A la "Halle au blé", elles ont été multipliées par trois en l'espace de six mois. Christelle Guillois, la gérante, tente pourtant de trouver des solutions, quitte à sacrifier son confort et celui de ses salariés :
" Au mois d'août, j'étais à 1335 euros par mois, je suis passée à 4256 euros ! Nous avons pris des décisions radicales, nous n'avons plus de chauffage à l'étage, plus de chauffage au bureau, le magasin n'est pas chauffé, on est à 14 degrés en boutique, les garçons font très attention et éteignent la moitié des fours...On essaye de trouver des solutions pour gagner le peu qu'on peut..."
Au quotidien, cette commerçante a besoin d'un compteur électrique qui dépasse les 36 kilowatt-heure pour faire fonctionner ses fours. Mais avec cette consommation, l'appareil n'est pas éligible au bouclier tarifaire de 15% mis en place par l'Etat. Car ce bouclier tarifaire ne s'applique qu'aux compteurs bleus, dont la consommation électrique ne dépasse pas les 36 kilowatt-heure.
Christelle Guillois, avec son compteur jaune, non éligible aux aides, va donc devoir payer 60 000 euros d'électricité cette année au lieu de 20 000 euros. Une hausse des prix qui pourrait rapidement impacter la structure même de l'entreprise, explique t-elle : " Nos trésoreries sont en train de fondre, on ne pourra jamais faire face à une telle hausse, c'est impossible. Mon personnel est mobilisé. On a déjà parlé de licenciement.."
" La galère malgré le bouclier tarifaire"
Non loin de là, Coralie Leconte, gérante de la boulangerie "l' Authentique" bénéficie quant à elle du fameux bouclier tarifaire. Mais ce bouclier ne lui permet pas de maintenir la tête hors de l'eau.
Durement impactée par la hausse des prix de l'énergie et des matières première, elle affirme ne pas vouloir de l'aide de l'Etat ou de celle de la région, mise en place depuis le 1er janvier 2023.
La région Normandie via l'Agence de Développement en Normandie ( ADN) propose en effet un prêt à taux zéro pour aider ses boulangers, comme lors de la crise sanitaire du Covid 19. Ce dispositif permet aux artisans boulangers de bénéficier d’un prêt à taux zéro d’un montant dépendant de leurs besoins, remboursable sur quatre ans, avec un décalage de début d’amortissement de 18 mois.
Pour Coralie Leconte, ce n'est pas une solution, elle veut simplement payer " le prix juste ".
" Depuis quand, demande-t-elle, on va devoir faire un prêt pour payer nos factures ? C'est comme l'histoire du report de charges et des impôts...C'est reculer pour mieux sauter ! Plutôt que de nous faire souffrir une bonne fois pour toutes, on va étaler notre souffrance sur plusieurs mois ! Ca n'a aucun intérêt."

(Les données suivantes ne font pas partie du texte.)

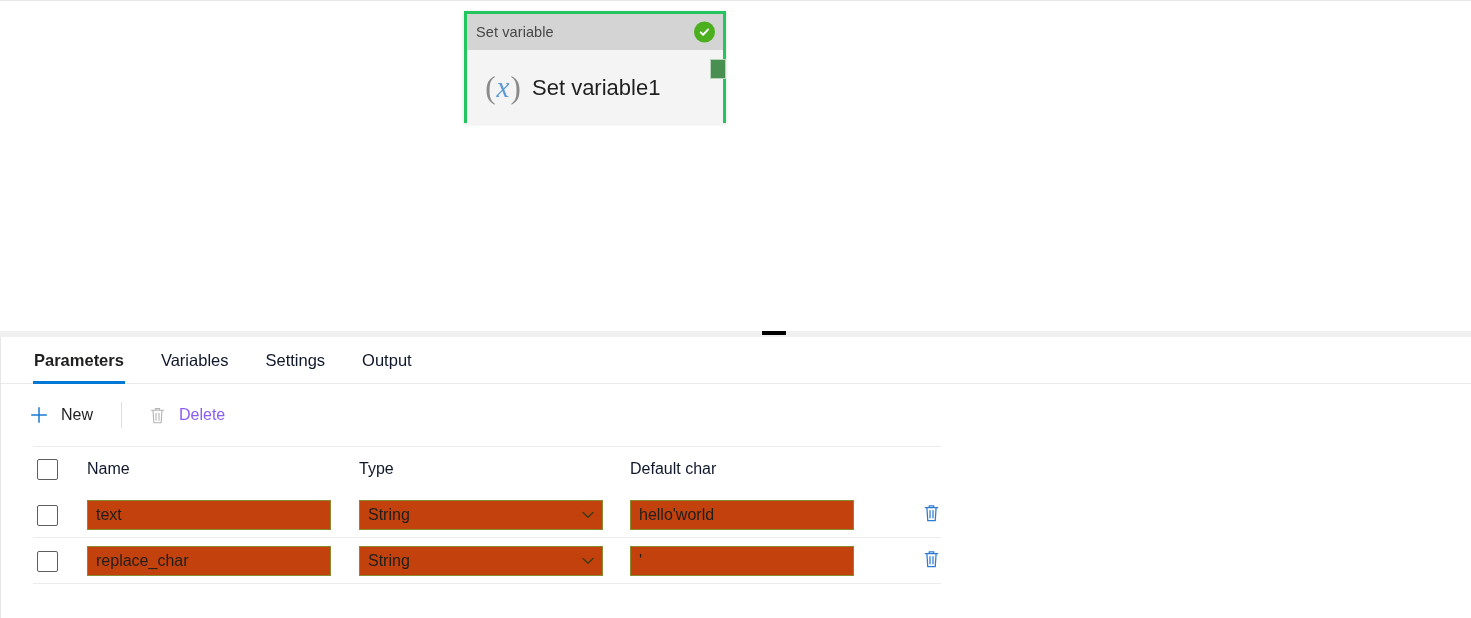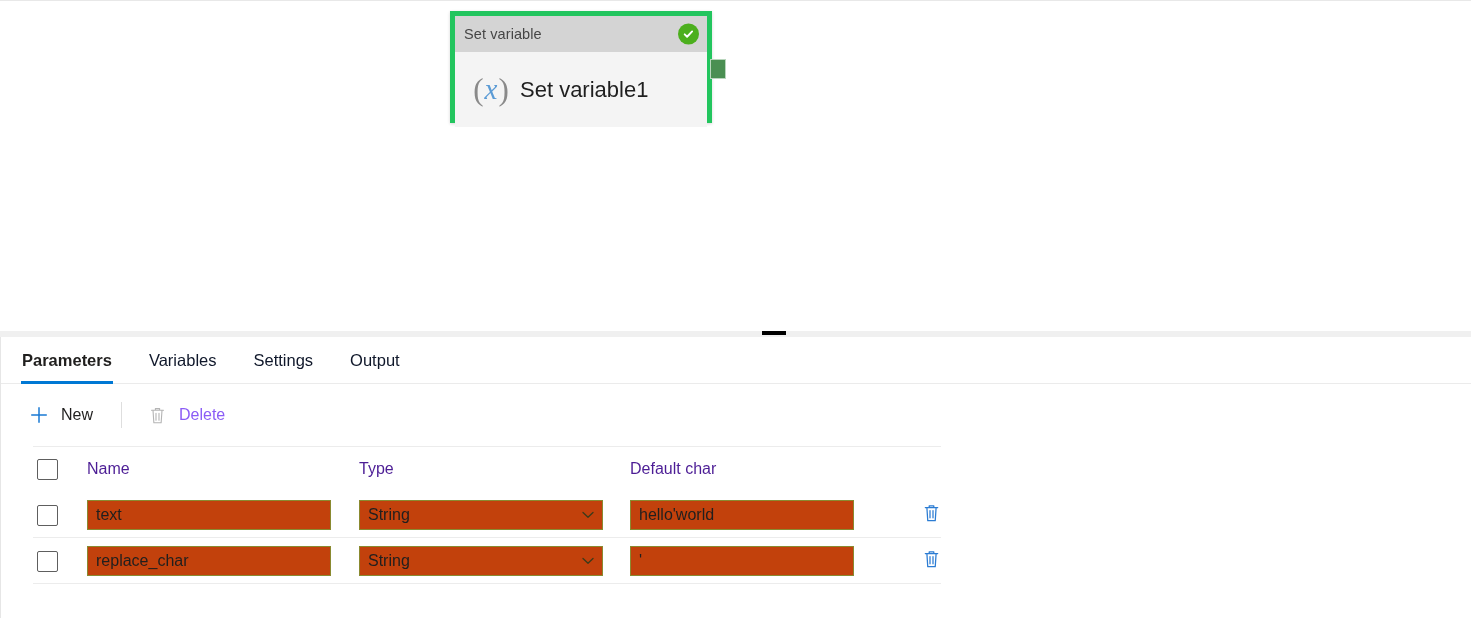--- a/index.html
+++ b/index.html
@@ -28,10 +28,10 @@
 
   .activity-card {
     position: absolute;
-    left: 450px; top: 10px;
+    left: 464px; top: 10px;
     width: 262px; height: 112px;
     background: #f0abfc;
-    border: 5px solid #22c55e;
+    border: 3px solid #22c55e;
     box-shadow: 0 1px 3px rgba(0,0,0,0.16);
   }
   .activity-header {

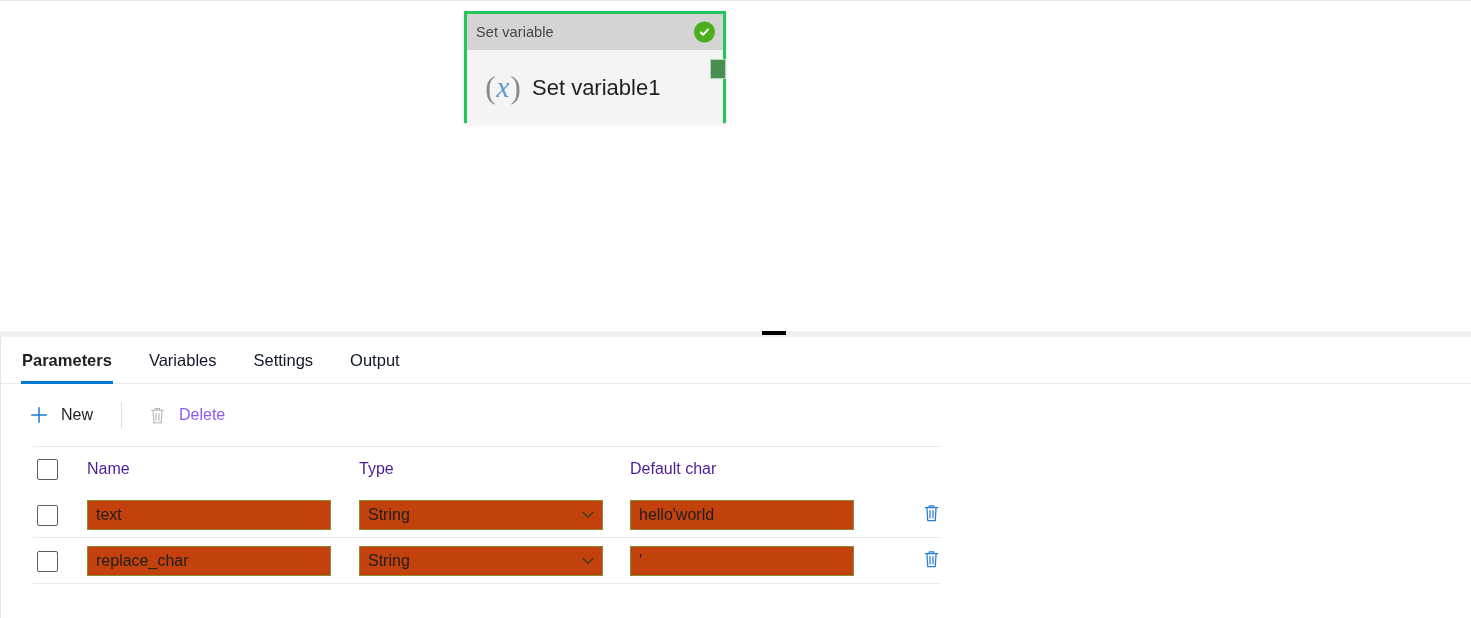--- a/index.html
+++ b/index.html
@@ -125,7 +125,7 @@
   .tabs {
     position: relative;
     height: 47px;
-    padding-left: 20px;
+    padding-left: 32px;
     display: flex;
     align-items: flex-start;
   }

A Bolbec, une pâtissière contrainte de revenir à son ancien métier
Autre situation d'une boulangère en colère, ou plutôt d'une pâtissière résignée et contrainte. Celle de Marie Gillot. La jeune femme a créé son salon de thé à Bolbec, en 2020. L'investissement lui a coûté 80 000 euros. Mais, avec les factures d'électricité devenues trop conséquentes, elle ne peut plus se verser de salaire depuis deux mois et est désormais contrainte de renouer, un jour par semaine, avec son ancienne activité de préparatrice en pharmacie.
Un métier qu'elle apprécie toujours, mais qu'elle ne pensait pas retrouver. Elle n'a pas eu le choix, c'était une question de survie pour son entreprise :
" Ma facture d'électricité est passée de 2500 euros à 3500 à l'année. En plus des charges de l'énergie, il y a aussi le coût du lait, de la crème et du beurre qui ont augmenté... Je me pose plein de questions sur l'avenir. "
Pour payer ces factures, grâce à un revenu minimum, la jeune femme est donc contrainte de fermer son salon de thé un jour par semaine et de jongler entre les deux activités.
Elle espère un retour à la normale rapide, pour sauver sa petite entreprise et revenir y travailler à temps complet.